Traditional electric power systems with large centralized base load power plants have a limited ability to react rapidly to the high supply variability associated with the increasing deployment of variable and intermittent renewable energy sources (RESs). Furthermore, with current power distribution networks primarily designed for unidirectional power flow, the introduction of reverse power flows by renewable feed-in strategies has been shown to negatively impact grid stability, security and system protection. For residential grid-connected microgrids (MGs) wishing to increase their renewable generation, these issues along with economic considerations often highlight that optimal operation can only be achieved through an increased self-consumption of locally generated renewable energy. Recently, researchers have highlighted that these issues can be addressed by the application of demand side management (DSM). Broadly speaking, these DSM strategies can be considered as programs which attempt to modify flexible user demands in order to achieve objectives such as reduced energy costs or increased RES utilization.

To achieve these optimal energy management goals, this thesis focuses its efforts on the application of hybrid economic model predictive control (EMPC) strategies for the DSM of small to medium sized grid-connected residential MGs, containing both local photovoltaic (PV) generation capabilities and thermal energy storage (TES) devices. In particular, the investigation exploits thermal energy storage properties of switched domestic electric water heaters (DEWHs) to optimally schedule energy demand for the minimization of MG operating costs.
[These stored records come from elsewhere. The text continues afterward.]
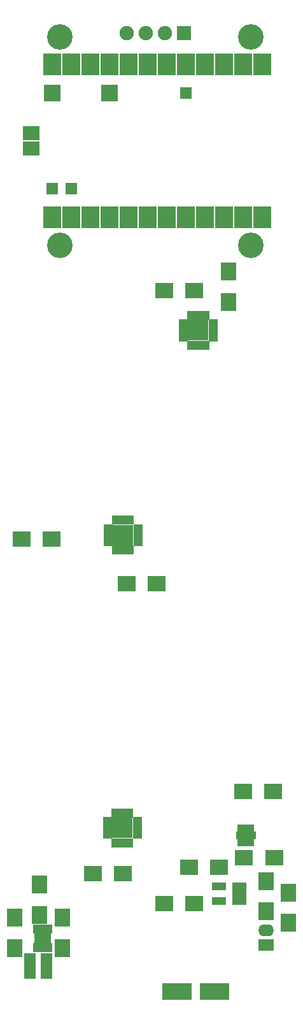
<source format=gbr>
G04 #@! TF.FileFunction,Soldermask,Bot*
%FSLAX46Y46*%
G04 Gerber Fmt 4.6, Leading zero omitted, Abs format (unit mm)*
G04 Created by KiCad (PCBNEW 4.0.6) date 07/28/17 14:14:33*
%MOMM*%
%LPD*%
G01*
G04 APERTURE LIST*
%ADD10C,0.100000*%
%ADD11R,2.000000X2.400000*%
%ADD12R,2.432000X2.940000*%
%ADD13R,1.543000X1.543000*%
%ADD14R,2.178000X2.178000*%
%ADD15R,2.178000X1.924000*%
%ADD16R,0.630000X1.150000*%
%ADD17R,1.250000X0.850000*%
%ADD18R,1.540000X3.450000*%
%ADD19C,3.400000*%
%ADD20C,1.900000*%
%ADD21R,1.900000X1.900000*%
%ADD22R,0.650000X1.100000*%
%ADD23R,1.500000X1.010000*%
%ADD24R,1.960000X1.050000*%
%ADD25R,1.200000X0.600000*%
%ADD26R,0.600000X1.200000*%
%ADD27R,1.575000X1.575000*%
%ADD28R,2.100000X2.400000*%
%ADD29R,2.400000X2.100000*%
%ADD30R,2.100000X1.600000*%
%ADD31O,2.100000X1.600000*%
%ADD32R,3.900000X2.200000*%
%ADD33R,2.400000X2.000000*%
G04 APERTURE END LIST*
D10*
D11*
X70950000Y-150850000D03*
X70950000Y-146850000D03*
X67850000Y-146450000D03*
X67850000Y-142450000D03*
D12*
X69600000Y-53820000D03*
X69600000Y-33500000D03*
X72140000Y-53820000D03*
X72140000Y-33500000D03*
X74680000Y-53820000D03*
X74680000Y-33500000D03*
X77220000Y-53820000D03*
X77220000Y-33500000D03*
X79760000Y-53820000D03*
X79760000Y-33500000D03*
X82300000Y-53820000D03*
X82300000Y-33500000D03*
X84840000Y-53820000D03*
X84840000Y-33500000D03*
X87380000Y-53820000D03*
X87380000Y-33500000D03*
X89920000Y-53820000D03*
X89920000Y-33500000D03*
X92460000Y-53820000D03*
X92460000Y-33500000D03*
X95000000Y-53820000D03*
X95000000Y-33500000D03*
X97540000Y-53820000D03*
X97540000Y-33500000D03*
D13*
X87380000Y-37310000D03*
D14*
X77220000Y-37310000D03*
X69600000Y-37310000D03*
D13*
X69600000Y-50010000D03*
X72140000Y-50010000D03*
D15*
X66806000Y-44676000D03*
X66806000Y-42644000D03*
D11*
X64600000Y-150850000D03*
X64600000Y-146850000D03*
D16*
X67300000Y-150841043D03*
X67800000Y-150841043D03*
X68300000Y-150841043D03*
X68800000Y-150841043D03*
X69300000Y-150841043D03*
X67300000Y-148391043D03*
X67800000Y-148391043D03*
X68300000Y-148391043D03*
X68800000Y-148391043D03*
X69300000Y-148391043D03*
D17*
X67765000Y-149951043D03*
X68835000Y-149951043D03*
X68835000Y-149281043D03*
X67765000Y-149281043D03*
D18*
X68810000Y-153300000D03*
X66650000Y-153300000D03*
D19*
X96000000Y-57500000D03*
X70600000Y-57500000D03*
X96000000Y-29800000D03*
X70600000Y-29800000D03*
D20*
X82050000Y-29350000D03*
X84590000Y-29350000D03*
D21*
X87130000Y-29350000D03*
D20*
X79510000Y-29350000D03*
D22*
X96100000Y-136825000D03*
X95600000Y-136825000D03*
X95100000Y-136825000D03*
X94600000Y-136825000D03*
X94600000Y-134975000D03*
X95100000Y-134975000D03*
X95600000Y-134975000D03*
X96100000Y-134975000D03*
D23*
X94800000Y-135900000D03*
X95900000Y-135900000D03*
D24*
X94500000Y-142700000D03*
X94500000Y-143650000D03*
X94500000Y-144600000D03*
X91800000Y-144600000D03*
X91800000Y-142700000D03*
D25*
X80912500Y-133712500D03*
X80912500Y-134112500D03*
X80912500Y-134512500D03*
X80912500Y-134912500D03*
X80912500Y-135312500D03*
X80912500Y-135712500D03*
X80912500Y-136112500D03*
D26*
X80112500Y-136912500D03*
X79712500Y-136912500D03*
X79312500Y-136912500D03*
X78912500Y-136912500D03*
X78512500Y-136912500D03*
X78112500Y-136912500D03*
X77712500Y-136912500D03*
D25*
X76912500Y-136112500D03*
X76912500Y-135712500D03*
X76912500Y-135312500D03*
X76912500Y-134912500D03*
X76912500Y-134512500D03*
X76912500Y-134112500D03*
X76912500Y-133712500D03*
D26*
X77712500Y-132912500D03*
X78112500Y-132912500D03*
X78512500Y-132912500D03*
X78912500Y-132912500D03*
X79312500Y-132912500D03*
X79712500Y-132912500D03*
X80112500Y-132912500D03*
D27*
X78325000Y-135500000D03*
X78325000Y-134325000D03*
X79500000Y-135500000D03*
X79500000Y-134325000D03*
D26*
X80200000Y-98000000D03*
X79800000Y-98000000D03*
X79400000Y-98000000D03*
X79000000Y-98000000D03*
X78600000Y-98000000D03*
X78200000Y-98000000D03*
X77800000Y-98000000D03*
D25*
X77000000Y-97200000D03*
X77000000Y-96800000D03*
X77000000Y-96400000D03*
X77000000Y-96000000D03*
X77000000Y-95600000D03*
X77000000Y-95200000D03*
X77000000Y-94800000D03*
D26*
X77800000Y-94000000D03*
X78200000Y-94000000D03*
X78600000Y-94000000D03*
X79000000Y-94000000D03*
X79400000Y-94000000D03*
X79800000Y-94000000D03*
X80200000Y-94000000D03*
D25*
X81000000Y-94800000D03*
X81000000Y-95200000D03*
X81000000Y-95600000D03*
X81000000Y-96000000D03*
X81000000Y-96400000D03*
X81000000Y-96800000D03*
X81000000Y-97200000D03*
D27*
X78412500Y-95412500D03*
X79587500Y-95412500D03*
X78412500Y-96587500D03*
X79587500Y-96587500D03*
D25*
X91000000Y-67600000D03*
X91000000Y-68000000D03*
X91000000Y-68400000D03*
X91000000Y-68800000D03*
X91000000Y-69200000D03*
X91000000Y-69600000D03*
X91000000Y-70000000D03*
D26*
X90200000Y-70800000D03*
X89800000Y-70800000D03*
X89400000Y-70800000D03*
X89000000Y-70800000D03*
X88600000Y-70800000D03*
X88200000Y-70800000D03*
X87800000Y-70800000D03*
D25*
X87000000Y-70000000D03*
X87000000Y-69600000D03*
X87000000Y-69200000D03*
X87000000Y-68800000D03*
X87000000Y-68400000D03*
X87000000Y-68000000D03*
X87000000Y-67600000D03*
D26*
X87800000Y-66800000D03*
X88200000Y-66800000D03*
X88600000Y-66800000D03*
X89000000Y-66800000D03*
X89400000Y-66800000D03*
X89800000Y-66800000D03*
X90200000Y-66800000D03*
D27*
X88412500Y-69387500D03*
X88412500Y-68212500D03*
X89587500Y-69387500D03*
X89587500Y-68212500D03*
D28*
X98000000Y-146000000D03*
X98000000Y-142000000D03*
D29*
X91800000Y-140100000D03*
X87800000Y-140100000D03*
X95000000Y-130100000D03*
X99000000Y-130100000D03*
X75000000Y-141000000D03*
X79000000Y-141000000D03*
X65500000Y-96500000D03*
X69500000Y-96500000D03*
D28*
X93000000Y-61000000D03*
X93000000Y-65000000D03*
D29*
X83500000Y-102500000D03*
X79500000Y-102500000D03*
X88500000Y-63500000D03*
X84500000Y-63500000D03*
D30*
X98000000Y-150500000D03*
D31*
X98000000Y-148500000D03*
D32*
X86175000Y-156625000D03*
X91175000Y-156625000D03*
D11*
X101000000Y-147500000D03*
X101000000Y-143500000D03*
D33*
X95100000Y-138900000D03*
X99100000Y-138900000D03*
X88500000Y-145000000D03*
X84500000Y-145000000D03*
M02*

</source>
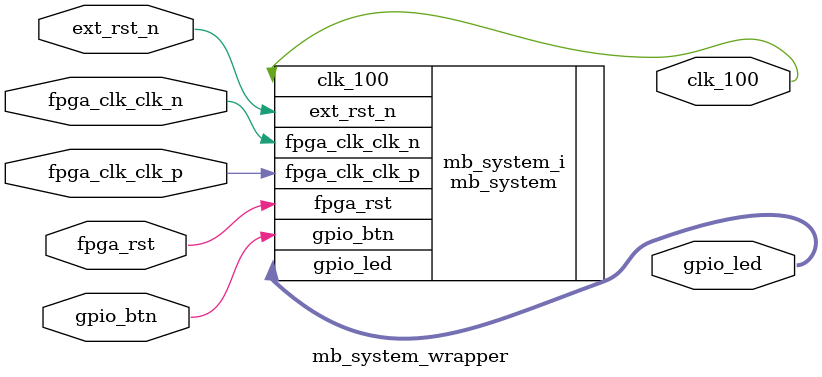
<source format=v>
`timescale 1 ps / 1 ps

module mb_system_wrapper
   (clk_100,
    ext_rst_n,
    fpga_clk_clk_n,
    fpga_clk_clk_p,
    fpga_rst,
    gpio_btn,
    gpio_led);
  output clk_100;
  input ext_rst_n;
  input fpga_clk_clk_n;
  input fpga_clk_clk_p;
  input fpga_rst;
  input gpio_btn;
  output [1:0]gpio_led;

  wire clk_100;
  wire ext_rst_n;
  wire fpga_clk_clk_n;
  wire fpga_clk_clk_p;
  wire fpga_rst;
  wire gpio_btn;
  wire [1:0]gpio_led;

  mb_system mb_system_i
       (.clk_100(clk_100),
        .ext_rst_n(ext_rst_n),
        .fpga_clk_clk_n(fpga_clk_clk_n),
        .fpga_clk_clk_p(fpga_clk_clk_p),
        .fpga_rst(fpga_rst),
        .gpio_btn(gpio_btn),
        .gpio_led(gpio_led));
endmodule

</source>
By considering the time varying electricity tariffs, it is shown that the implementation of EMPC is able to simultaneously target reduced electricity costs while also encouraging the self-consumption of local PV generation.

Finally, to address the unavoidable presence of uncertainty in domestic hot water (DHW) user demand, the thesis additionally explores the use of stochastic and robust variants of EMPC. By explicitly considering uncertainty, these control frameworks are able to provide more robust system operation. Specifically, the work implements min-max and stochastic scenario-based frameworks, which were shown to drastically reduce the violation of user comfort constraints when compared with their deterministic counterparts.